My new assignment—I can’t even say the fucking word—isn’t far from headquarters. Lionel says he’ll check in on me during his lunch breaks, just to make sure I don’t do anything stupid. What am I going to do? Burn the place down? He’s been telling me stories about the souls at headquarters, trying to cheer me up. He keeps me rolling. I always knew those souls were stupid, but I didn’t know they were that stupid. In meetings, now, they start by asking if anyone wants to share anything—it’s the new diplomatic business model. So he answers with things like “I want to share my filing with Bill” or “Can I share that seat with Jan? This chair’s broken.” Lionel says back in the day, when he was an emperor, he would have cut their heads off. Except Jan’s.

When I bring up the new souls and the morbid corpse epidemic and the whole goddamn state of affairs, he says that I shouldn’t worry. Headquarters thinks humans are on their way out anyway. I laugh like it’s a joke. “You’re kidding, right? Lionel?” But he’s not smiling. I can’t believe it. I knew it was bad, but not that bad. He says it’s like that book, Who Moved My Cheese? But instead of one cheese pile that’s disappearing, it’s all of them. And the humans don’t notice. Lionel says headquarters is giving them six maybe seven hundred years if they can’t turn it around. They’ve got a whole room full of studies that are pointing to the end. They’ve got a whole team of ass-souls working on it.

Lionel’s as calm as can be. Like it’s just a business merger. Like they’re closing a plant down. I’m fucking pissed. First I blame it on the new souls, and I want to go kick some new-soul ass. Then I blame it on those ass-souls at headquarters, who let all the old souls retire at once, and I want to go kick some ass-soul ass. And then I blame it on scaly Betty and milky Robert and frigid Inez and that goddamn computer, because I know if I were down there, fighting the good fight, things might turn out different.

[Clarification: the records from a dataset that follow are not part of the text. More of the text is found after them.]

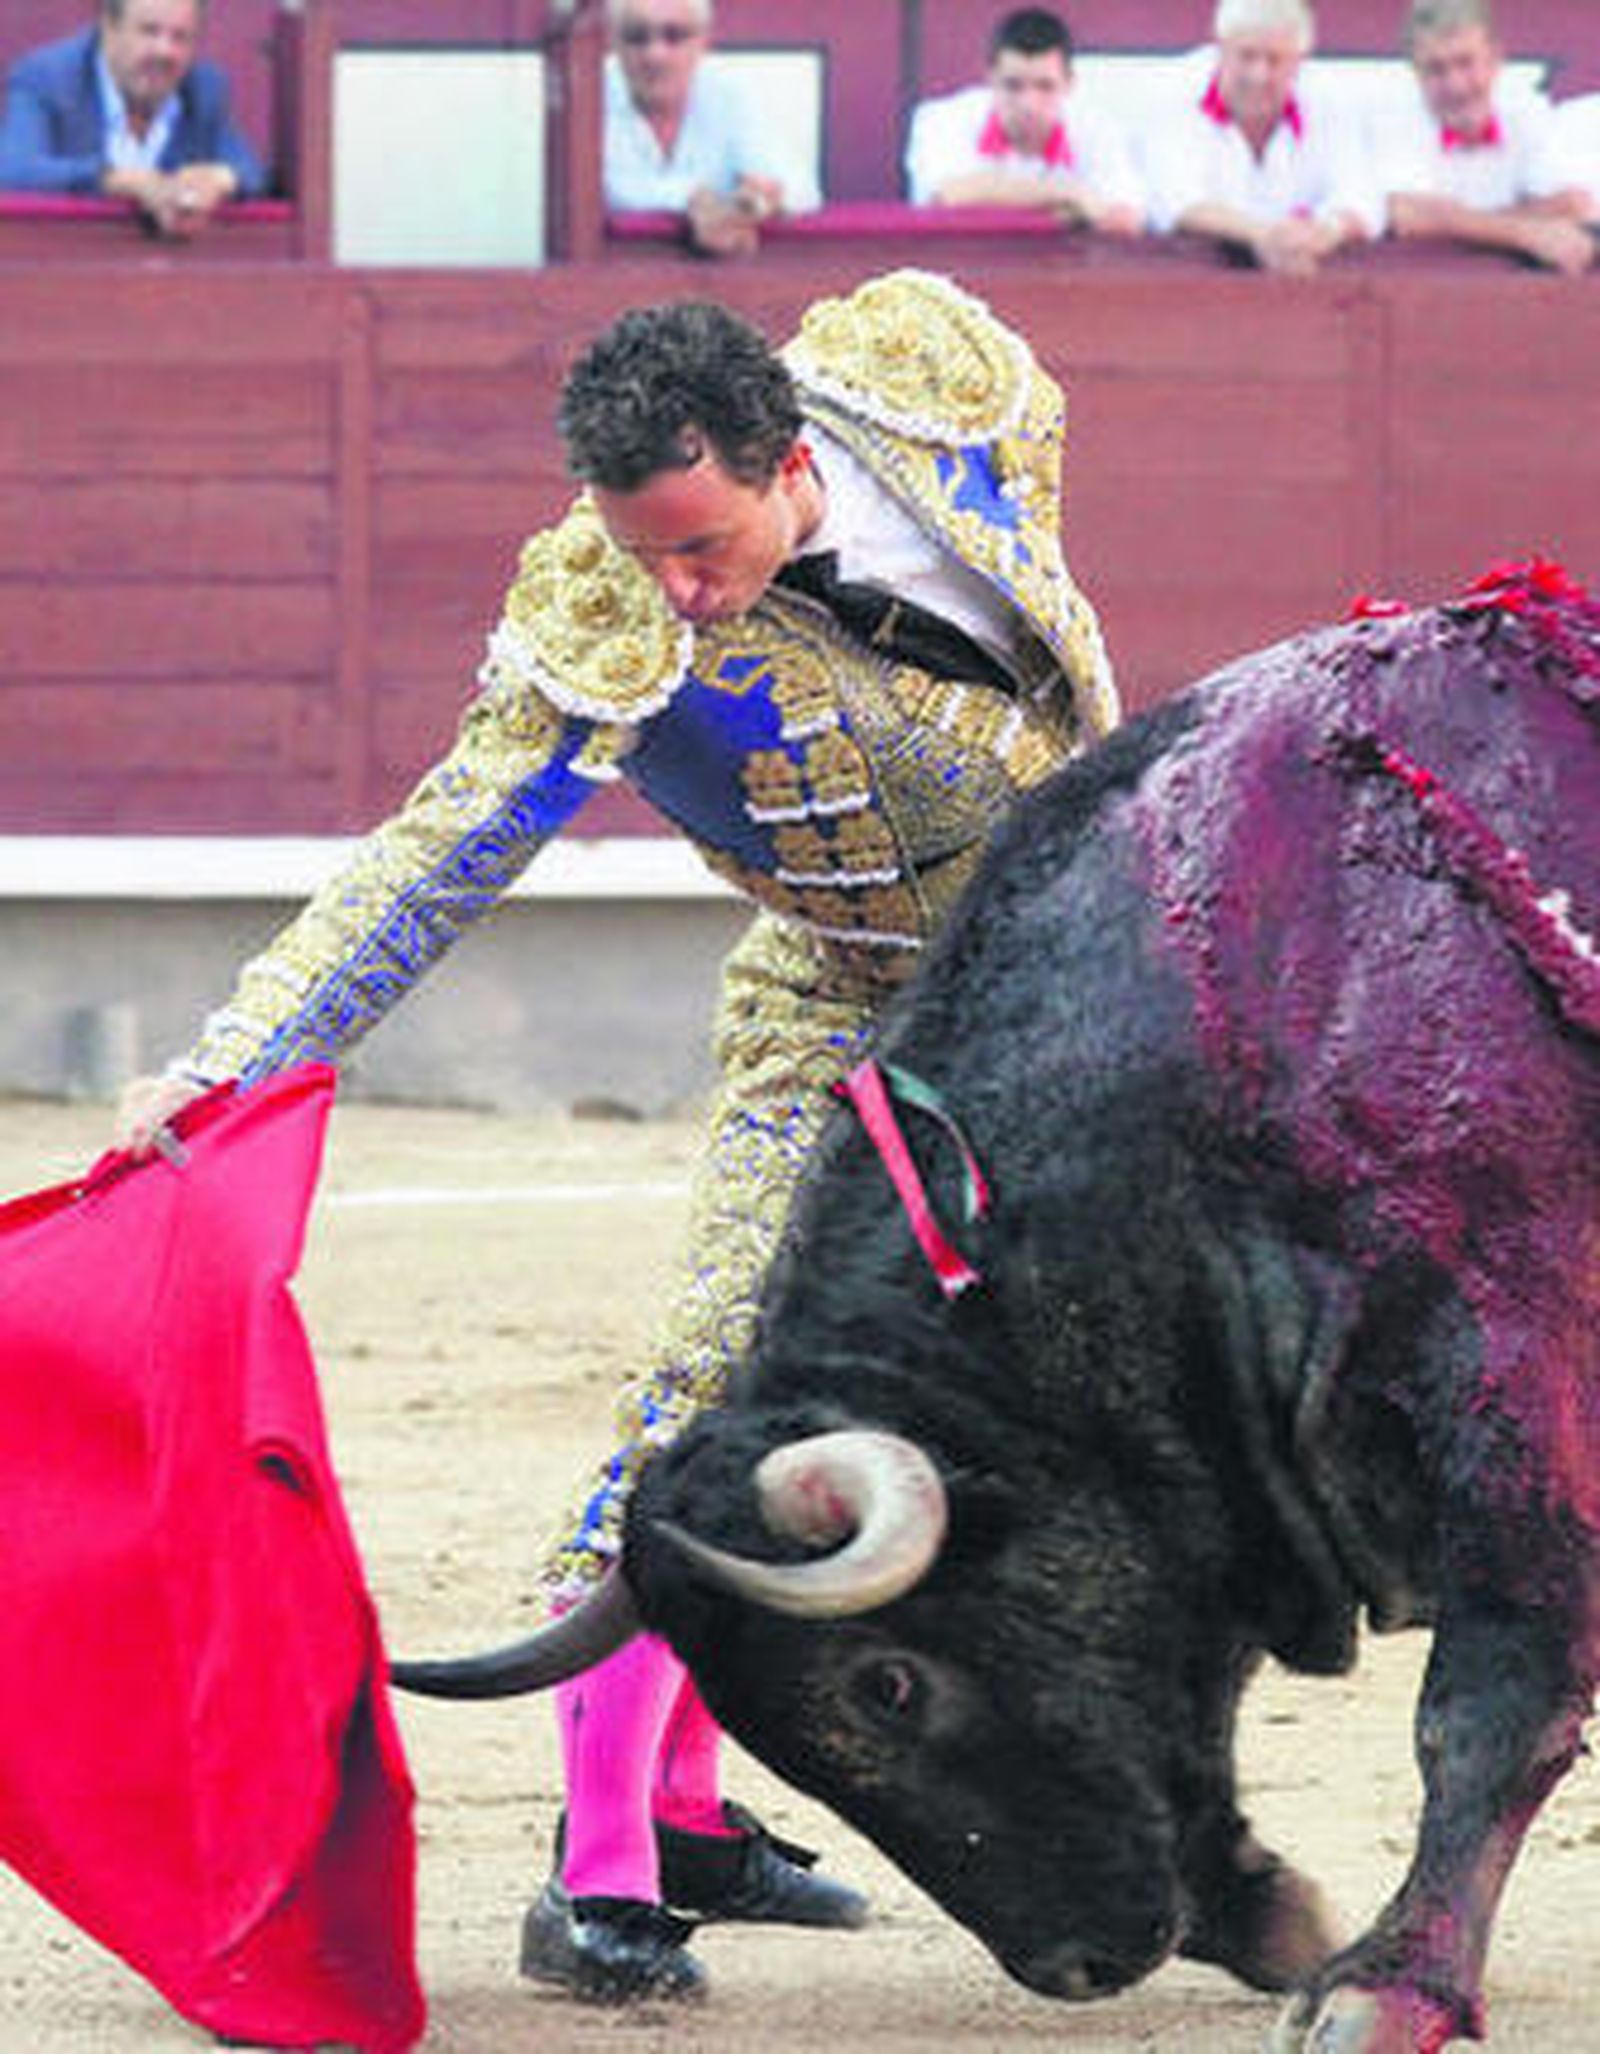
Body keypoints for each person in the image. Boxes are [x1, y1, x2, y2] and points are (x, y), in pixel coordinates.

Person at [115, 269, 1118, 2005]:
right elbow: (432, 860)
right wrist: (227, 1063)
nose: (672, 589)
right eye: (638, 550)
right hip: (844, 1017)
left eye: (702, 546)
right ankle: (599, 1875)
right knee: (715, 1389)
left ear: (793, 457)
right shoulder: (605, 618)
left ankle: (687, 1801)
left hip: (1081, 998)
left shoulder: (934, 371)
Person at [1141, 0, 1381, 274]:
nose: (1259, 75)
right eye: (1247, 56)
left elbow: (1362, 196)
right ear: (1219, 48)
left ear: (1300, 60)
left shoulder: (1329, 99)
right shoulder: (1172, 92)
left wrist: (1326, 231)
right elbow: (1174, 200)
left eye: (1275, 60)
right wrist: (1262, 235)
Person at [0, 0, 264, 239]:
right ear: (109, 27)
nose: (165, 51)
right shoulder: (48, 78)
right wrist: (123, 182)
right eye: (149, 31)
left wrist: (218, 180)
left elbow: (252, 172)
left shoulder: (203, 88)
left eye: (180, 37)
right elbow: (13, 171)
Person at [1373, 0, 1596, 276]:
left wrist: (1457, 224)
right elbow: (1407, 215)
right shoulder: (1394, 117)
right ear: (1415, 73)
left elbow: (1571, 204)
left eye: (1465, 63)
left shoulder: (1526, 112)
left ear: (1495, 59)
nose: (1455, 85)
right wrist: (1527, 233)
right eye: (1436, 69)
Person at [603, 0, 818, 258]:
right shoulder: (587, 94)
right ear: (613, 41)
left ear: (704, 40)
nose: (655, 54)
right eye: (637, 37)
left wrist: (752, 204)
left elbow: (802, 188)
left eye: (674, 35)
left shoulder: (728, 93)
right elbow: (609, 190)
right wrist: (694, 200)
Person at [904, 6, 1144, 235]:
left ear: (1070, 84)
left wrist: (989, 199)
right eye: (1013, 85)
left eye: (1045, 86)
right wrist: (1071, 195)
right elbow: (948, 195)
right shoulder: (942, 118)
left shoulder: (1098, 128)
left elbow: (1125, 219)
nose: (1028, 105)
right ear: (990, 78)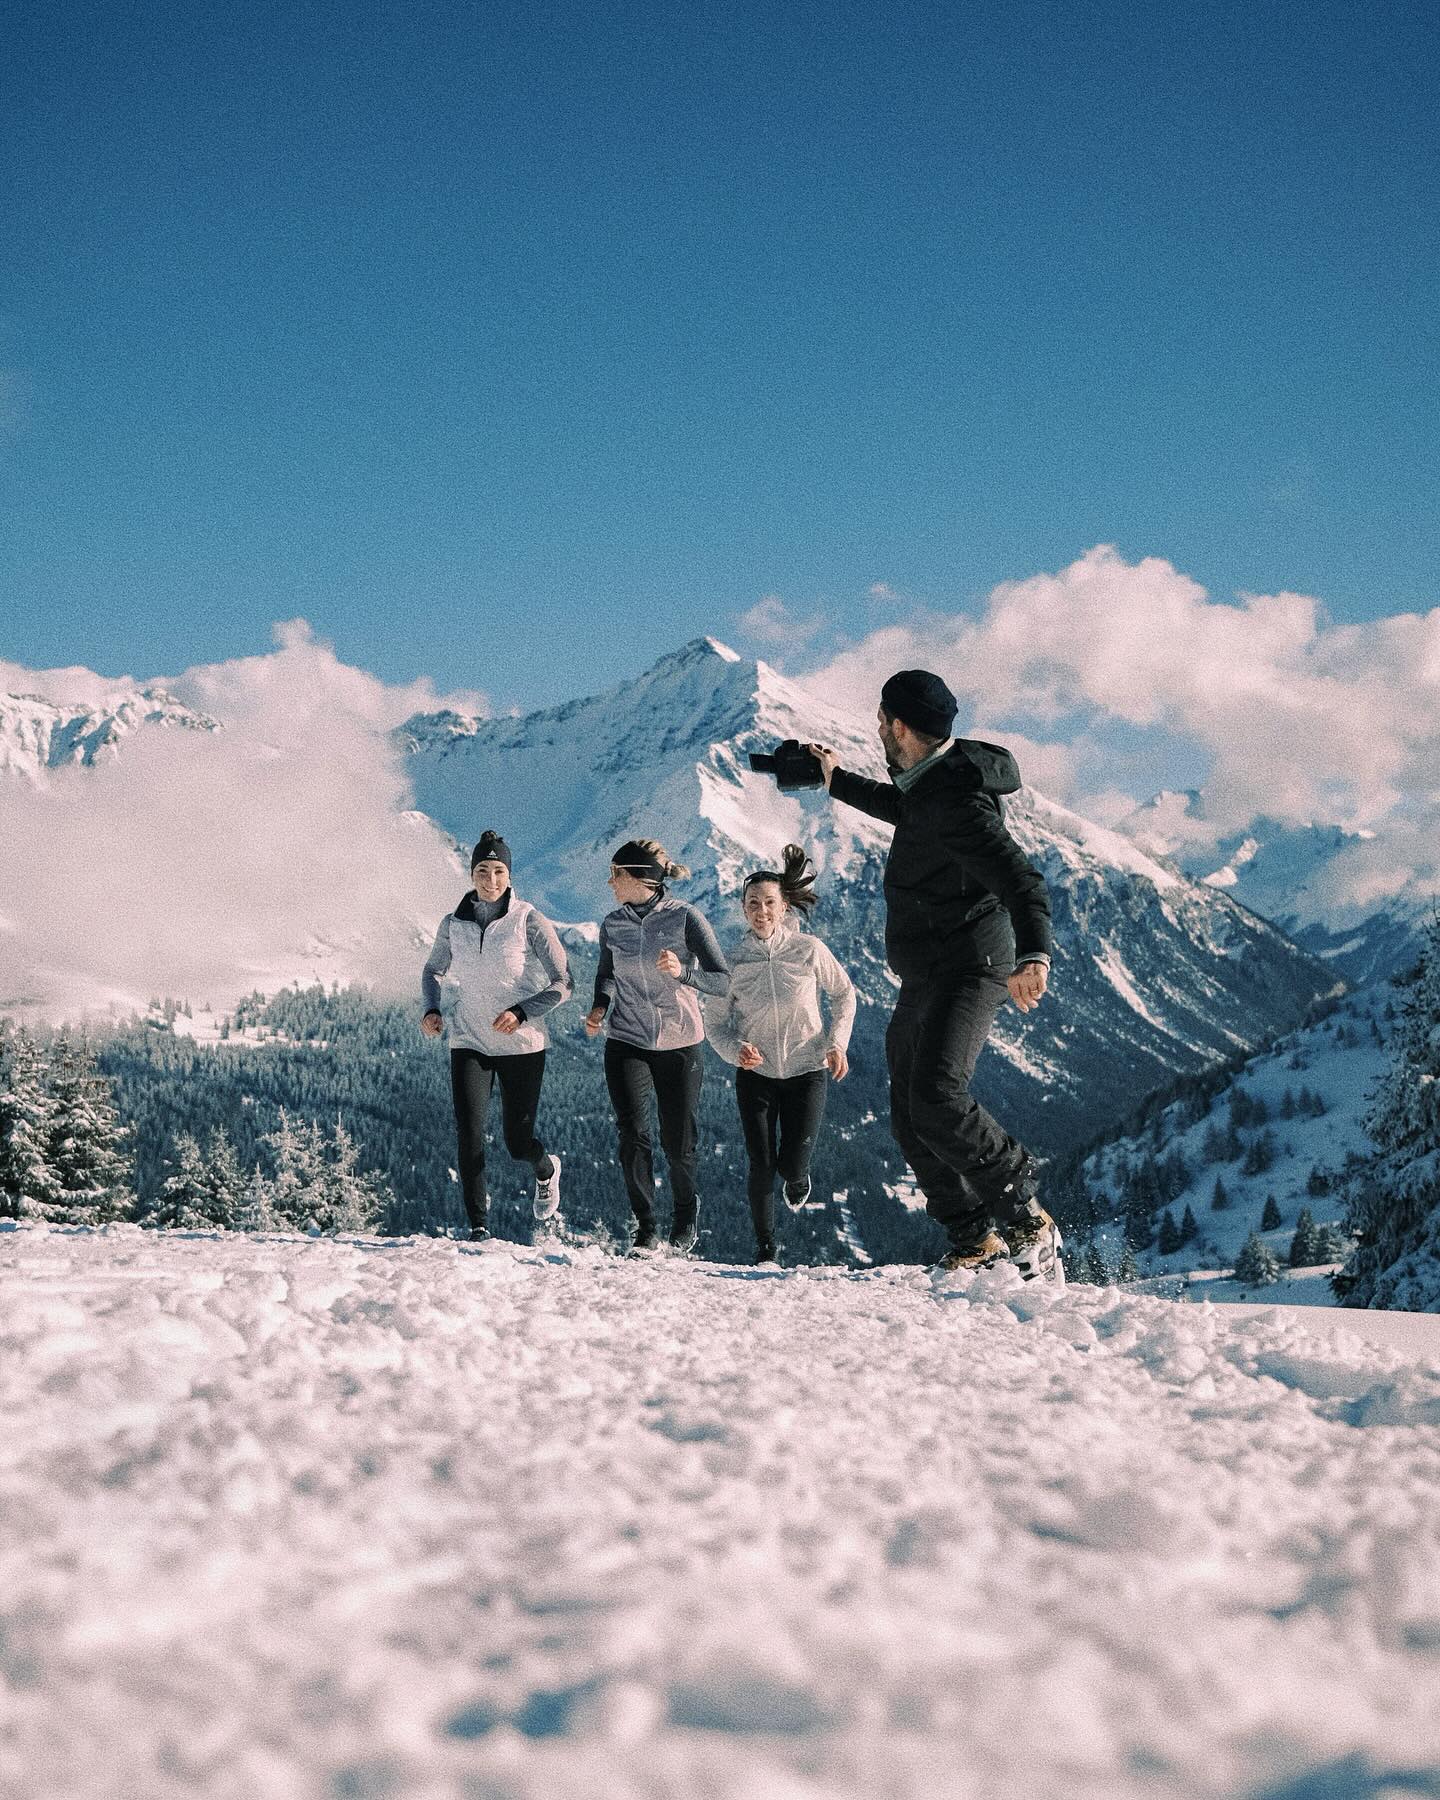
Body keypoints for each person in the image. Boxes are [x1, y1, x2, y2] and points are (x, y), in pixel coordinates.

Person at [806, 669, 1061, 1281]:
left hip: (973, 965)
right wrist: (835, 779)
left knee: (938, 1096)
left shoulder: (961, 803)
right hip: (929, 970)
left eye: (879, 723)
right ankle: (975, 1238)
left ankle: (1026, 1217)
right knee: (908, 1109)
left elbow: (1021, 881)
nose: (877, 731)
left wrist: (1035, 957)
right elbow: (905, 809)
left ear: (899, 727)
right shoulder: (931, 784)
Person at [703, 845, 856, 1265]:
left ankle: (798, 1176)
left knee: (790, 1165)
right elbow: (714, 1024)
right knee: (760, 1162)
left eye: (770, 903)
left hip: (807, 1069)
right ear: (742, 909)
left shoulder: (809, 949)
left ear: (784, 906)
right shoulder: (730, 962)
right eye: (753, 904)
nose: (762, 911)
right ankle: (765, 1247)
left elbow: (844, 994)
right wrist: (736, 1050)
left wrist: (836, 1043)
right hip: (756, 1074)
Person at [422, 830, 572, 1241]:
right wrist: (432, 1008)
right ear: (471, 874)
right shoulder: (454, 924)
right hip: (469, 1039)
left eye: (499, 871)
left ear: (509, 875)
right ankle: (478, 1228)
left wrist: (522, 1012)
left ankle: (547, 1169)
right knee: (469, 1131)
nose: (491, 880)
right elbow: (433, 970)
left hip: (521, 1045)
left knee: (517, 1142)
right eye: (483, 871)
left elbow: (564, 983)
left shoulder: (528, 919)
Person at [583, 839, 730, 1254]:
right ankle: (646, 1227)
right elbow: (606, 975)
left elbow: (722, 979)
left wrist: (684, 972)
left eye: (616, 874)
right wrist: (599, 1007)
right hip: (626, 1039)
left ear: (639, 878)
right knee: (633, 1135)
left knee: (678, 1142)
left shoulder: (686, 919)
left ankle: (685, 1215)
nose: (609, 882)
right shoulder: (613, 924)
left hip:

Lionel says I can do as much ass-kicking as I want, but it’s not gonna change anything, and if I have any hope of getting reassigned, now’s not the time to be making enemies. He’s right and I know it, but the fact that I’m gonna be stuck in pastoral land while the human civilization goes to shit doesn’t sit well with me. I’ll spend fifteen years in that copse before my union rep even gets a hearing. Things take a little longer up here—we’ve got eternity after all—but suddenly every year, every minute, counts and I don’t want to waste even one.

The souls, we’ll survive of course. We always do. So it really shouldn’t matter if the humans die sooner or later, but somehow it does. Six hundred years isn’t much time: to us souls it’s just a drop in the bucket—blink and it’s gone. Don’t get me wrong, I’m not one of those frou-frou souls that gets all sentimental and shit. It’s not the humans I’m attached to, it’s the job. When you’ve worked a job as long as I have, you can’t help it. Anyone who says different is lying.